Wie lange dauert es, einen Kaminofen einzubauen?
Der Einbau eines Backofens dauert meistens zwischen 30 Minuten und 2 Stunden, wenn alles glatt läuft (z. B. nur Geräte-Tausch), aber deutlich länger (3+ Stunden), wenn neue Anschlüsse nötig sind oder die Arbeitsplatte angepasst werden muss; Fachleute benötigen oft ca. 1 Stunde für Standard-Einbau und Anschluss, wobei die Vorbereitung (Strom) oder Anpassung (Holz) die Zeitspanne stark verlängern kann.

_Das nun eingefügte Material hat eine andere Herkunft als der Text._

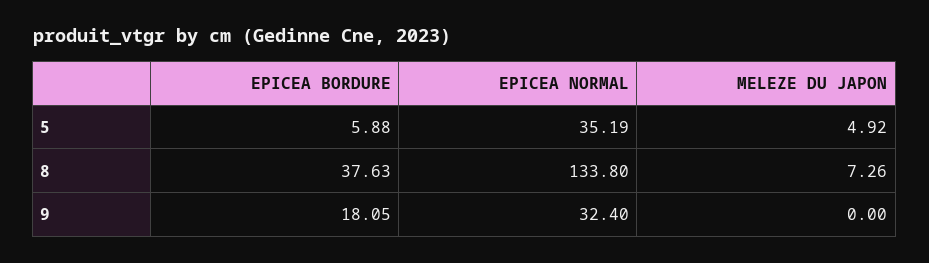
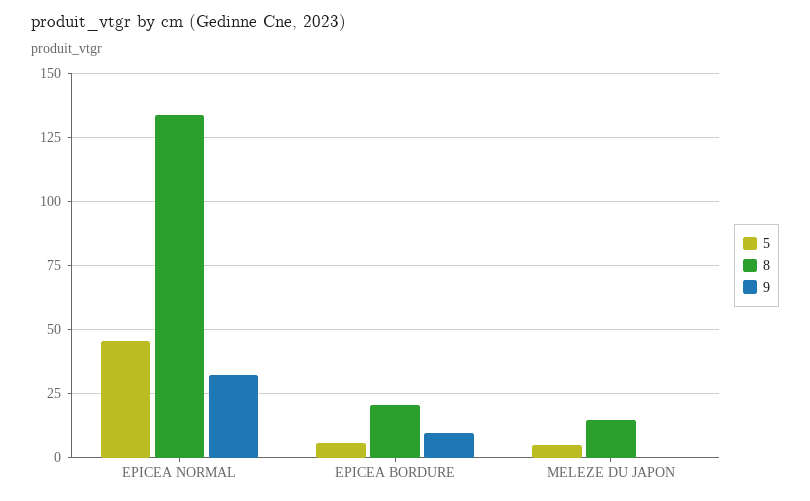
  {
    "5": {
      "EPICEA BORDURE": 5.88,
-     "EPICEA NORMAL": 35.19,
+     "EPICEA NORMAL": 45,
      "MELEZE DU JAPON": 4.92
    },
    "8": {
-     "EPICEA BORDURE": 37.63,
+     "EPICEA BORDURE": 20,
      "EPICEA NORMAL": 133.8,
-     "MELEZE DU JAPON": 7.26
+     "MELEZE DU JAPON": 15
    },
    "9": {
-     "EPICEA BORDURE": 18.05,
+     "EPICEA BORDURE": 10,
      "EPICEA NORMAL": 32.4,
      "MELEZE DU JAPON": 0
    }
  }

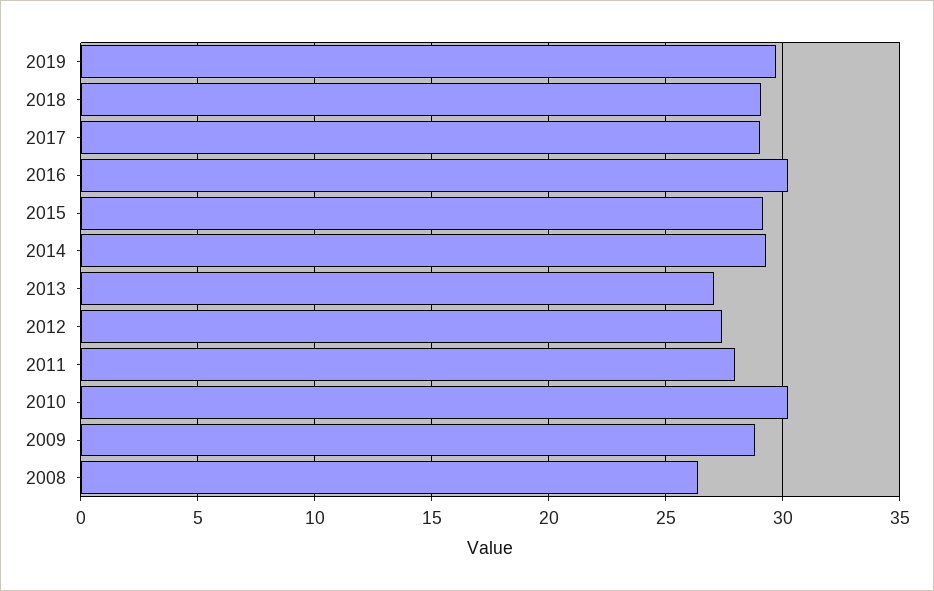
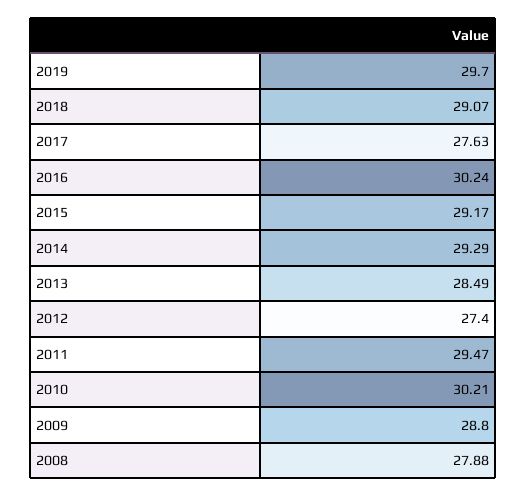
  {
    "2019": 29.7,
    "2018": 29.07,
-   "2017": 29,
+   "2017": 27.63,
    "2016": 30.24,
    "2015": 29.17,
    "2014": 29.29,
-   "2013": 27,
+   "2013": 28.49,
    "2012": 27.4,
-   "2011": 28,
+   "2011": 29.47,
    "2010": 30.21,
    "2009": 28.8,
-   "2008": 26.5
+   "2008": 27.88
  }

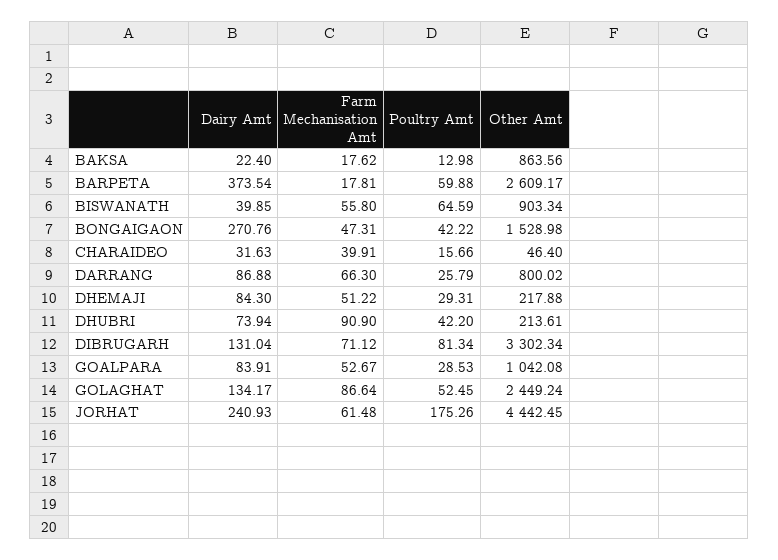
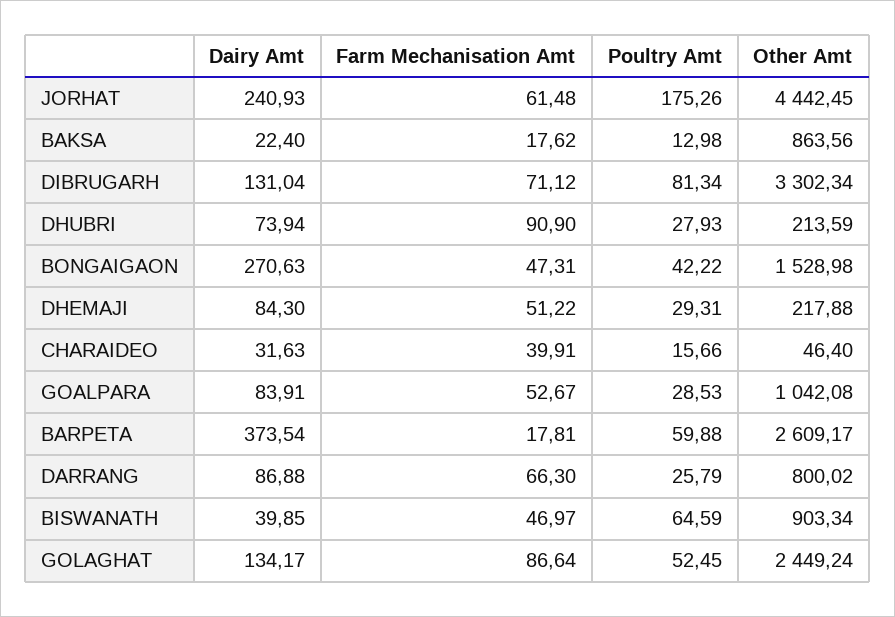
  {
    "Dairy Amt": {
      "BAKSA": 22.4,
      "BARPETA": 373.54,
      "BISWANATH": 39.85,
-     "BONGAIGAON": 270.76,
+     "BONGAIGAON": 270.63,
      "CHARAIDEO": 31.63,
      "DARRANG": 86.88,
      "DHEMAJI": 84.3,
      "DHUBRI": 73.94,
      "DIBRUGARH": 131.04,
      "GOALPARA": 83.91,
      "GOLAGHAT": 134.17,
      "JORHAT": 240.93
    },
    "Farm Mechanisation Amt": {
      "BAKSA": 17.62,
      "BARPETA": 17.81,
-     "BISWANATH": 55.8,
+     "BISWANATH": 46.97,
      "BONGAIGAON": 47.31,
      "CHARAIDEO": 39.91,
      "DARRANG": 66.3,
      "DHEMAJI": 51.22,
      "DHUBRI": 90.9,
      "DIBRUGARH": 71.12,
      "GOALPARA": 52.67,
      "GOLAGHAT": 86.64,
      "JORHAT": 61.48
    },
    "Poultry Amt": {
      "BAKSA": 12.98,
      "BARPETA": 59.88,
      "BISWANATH": 64.59,
      "BONGAIGAON": 42.22,
      "CHARAIDEO": 15.66,
      "DARRANG": 25.79,
      "DHEMAJI": 29.31,
-     "DHUBRI": 42.2,
+     "DHUBRI": 27.93,
      "DIBRUGARH": 81.34,
      "GOALPARA": 28.53,
      "GOLAGHAT": 52.45,
      "JORHAT": 175.26
    },
    "Other Amt": {
      "BAKSA": 863.56,
      "BARPETA": 2609.17,
      "BISWANATH": 903.34,
      "BONGAIGAON": 1528.98,
      "CHARAIDEO": 46.4,
      "DARRANG": 800.02,
      "DHEMAJI": 217.88,
-     "DHUBRI": 213.61,
+     "DHUBRI": 213.59,
      "DIBRUGARH": 3302.34,
      "GOALPARA": 1042.08,
      "GOLAGHAT": 2449.24,
      "JORHAT": 4442.45
    }
  }

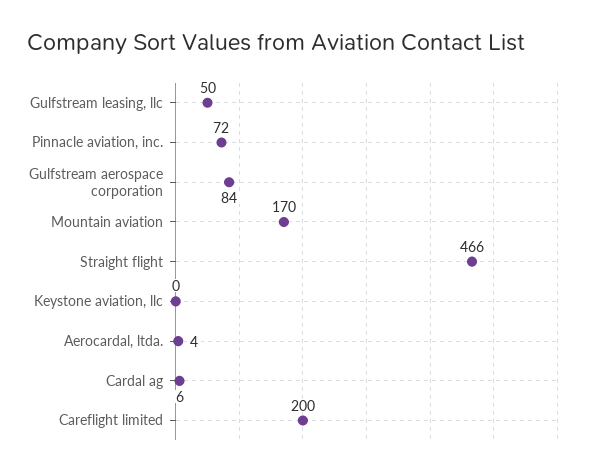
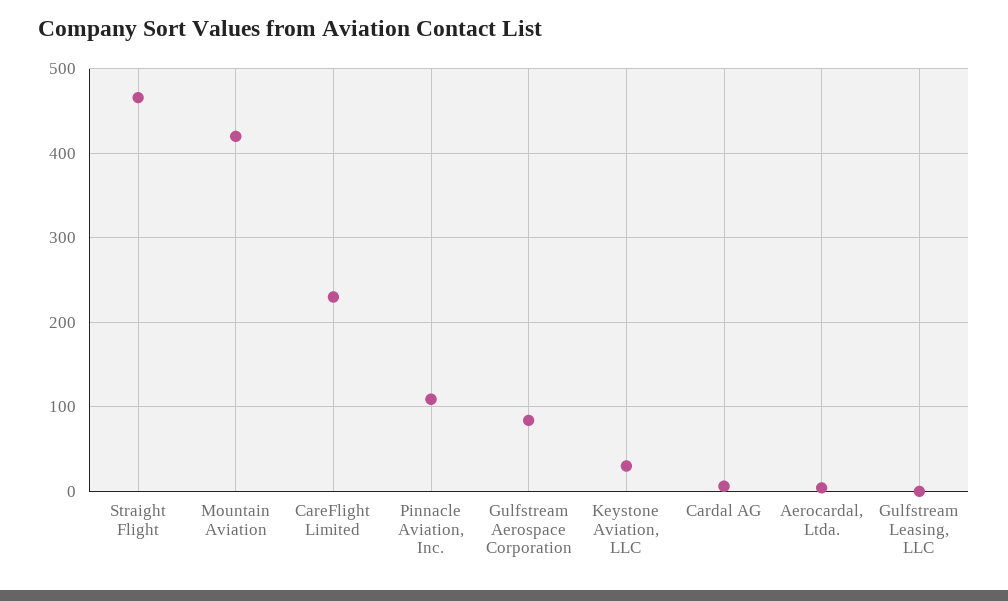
  {
-   "Gulfstream leasing, llc": 50,
+   "Gulfstream leasing, llc": 0,
-   "Pinnacle aviation, inc.": 72,
+   "Pinnacle aviation, inc.": 110,
    "Gulfstream aerospace corporation": 84,
-   "Mountain aviation": 170,
+   "Mountain aviation": 420,
    "Straight flight": 466,
-   "Keystone aviation, llc": 0,
+   "Keystone aviation, llc": 30,
    "Aerocardal, ltda.": 4,
    "Cardal ag": 6,
-   "Careflight limited": 200
+   "Careflight limited": 230
  }

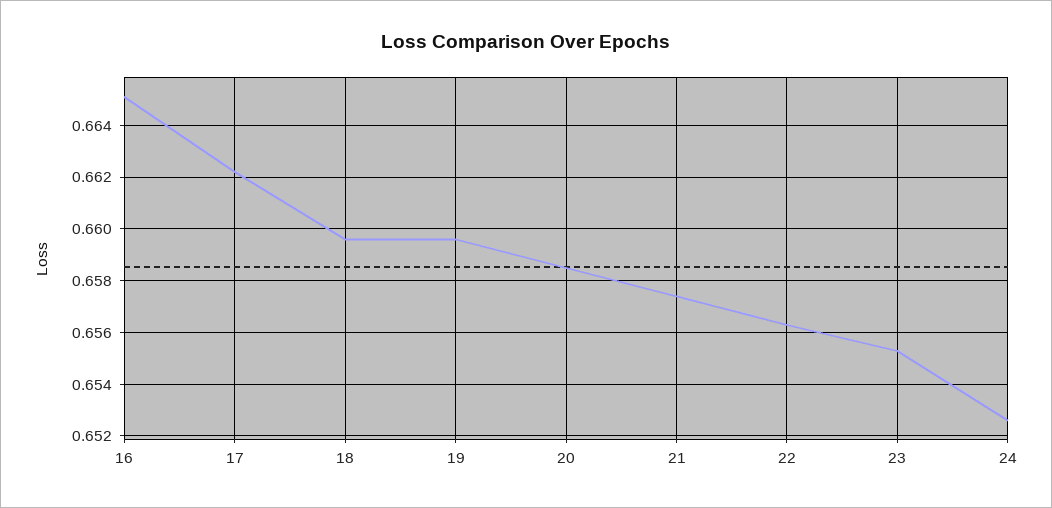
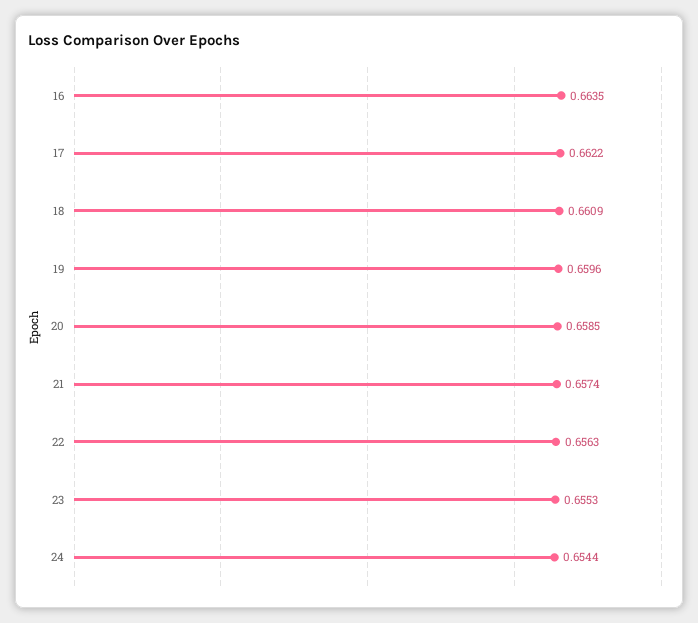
  {
-   "16": 0.665,
+   "16": 0.6635,
    "17": 0.6622,
-   "18": 0.6595,
+   "18": 0.6609,
    "19": 0.6596,
    "20": 0.6585,
    "21": 0.6574,
    "22": 0.6563,
    "23": 0.6553,
-   "24": 0.6525
+   "24": 0.6544
  }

Was macht der Schornsteinfeger bei einer Kaminabnahme?
Folgende Aspekte prüft der Schornsteinfeger nach einem festgelegten Schema: die ausreichende Versorgung mit Verbrennungsluft und geeigneter Zug im Kamin. die Dichtigkeit des Schornsteins, seiner Anschlüsse und der Feueranlage selbst.
Wer schließt einen Ofen an?
Bereits fertige Feuerstätten baut der Fachmann vor Ort ein und schließt diese an den Schornstein oder an die Versorgungssysteme an. Anschließend weist er Sie in die Bedienung des Ofens ein, klärt Sie über die Brandschutzvorgaben auf und übergibt den Ofen.
Wie viel kostet ein Kaminofen inklusive Einbau?
Ein Kaminofen mit Einbau kostet je nach Modell und Aufwand durchschnittlich 1.500 € bis 8.000 €, wobei einfache Schwedenöfen schon bei ca. 1.500 € (inkl. Montage) starten, während komplexe Kamineinsätze oder wasserführende Systeme schnell 4.000 € bis über 10.000 € kosten können. Zusätzliche Kosten entstehen für den Schornstein (ca. 200 €/Meter) oder die Nachrüstung, Brandschutz und Abnahme durch den Schornsteinfeger.
Was passiert, wenn man einen Ofen nicht angemeldet hat?
Eine nicht angemeldete Feuerstätte zu betreiben ist zwar eine Ordnungswidrigkeit und kann mit bis zu 5000 Euro Geldbuße belegt werden, sagt Mathias Wittmoser.
Kann der Schornsteinfeger einen Ofen stilllegen?
Das Stilllegen eines Standard-Kaminofens und Schornsteins durch eine Fachkraft kostet in etwa 200 Euro. Lassen Sie sich fachgerecht beraten oder beauftragen Sie eine/n Schornsteinfeger*in. Hier erhalten Sie Kontaktdaten zu klimafreundlichen Fachbetrieben aus Ihrer Region.
Wer rüstet Kaminofen nach?
Kaminöfen rüstet man durch den Einbau von Feinstaubfiltern (wie dem KaminFILTERKat), den Austausch des Kamineinsatzes oder durch den Tausch des gesamten Ofens nach; die Arbeiten werden von Fachleuten wie Schornsteinfegern, Ofenbauern, Heizungsbauern oder spezialisierten Betrieben (z.B. dem Kamindoktor) ausgeführt, die auch die Abnahme nach der Bundes-Immissionsschutzverordnung (BImSchV) sicherstellen, oft in Abstimmung mit dem zuständigen Schornsteinfeger.
Was kostet die Abnahme eines Kaminofens durch den Schornsteinfeger?
Die Kosten für die Abnahme eines Kaminofens durch den Schornsteinfeger variieren je nach Region und Aufwand, liegen aber meist zwischen 40 und 150 Euro, wobei viele Preise eher im unteren Bereich (<100 €) angesiedelt sind, oft inklusive der Erstellung des Feuerstättenbescheids. Es ist ratsam, vorab ein Angebot vom zuständigen Schornsteinfeger einzuholen, da die Preise nicht bundesweit einheitlich sind.
Welche Förderungen gibt es 2025 für Kaminofen?
Für 2025 gibt es weiterhin Förderung für Holzheizungen, speziell für wasserführende Pellet- oder Hackschnitzelöfen im Rahmen der Bundesförderung für effiziente Gebäude (BEG), mit bis zu 70 % Zuschuss bei Heizungstausch durch Kombination mit anderen Heizsystemen (z. B. Wärmepumpe), wobei klassicsche Kaminöfen nur als Zusatzheizung förderfähig sind, nicht aber als Hauptheizung, und oft nur über Handwerker-Steuerbonus (20 % Lohnkosten) oder Energieberatung bezuschusst werden, während der Einbau in klimafreundlichen Neubauten durch KfW-Förderung nicht mehr pauschal ausgeschlossen ist, solange der Ofen als Zusatzheizung dient.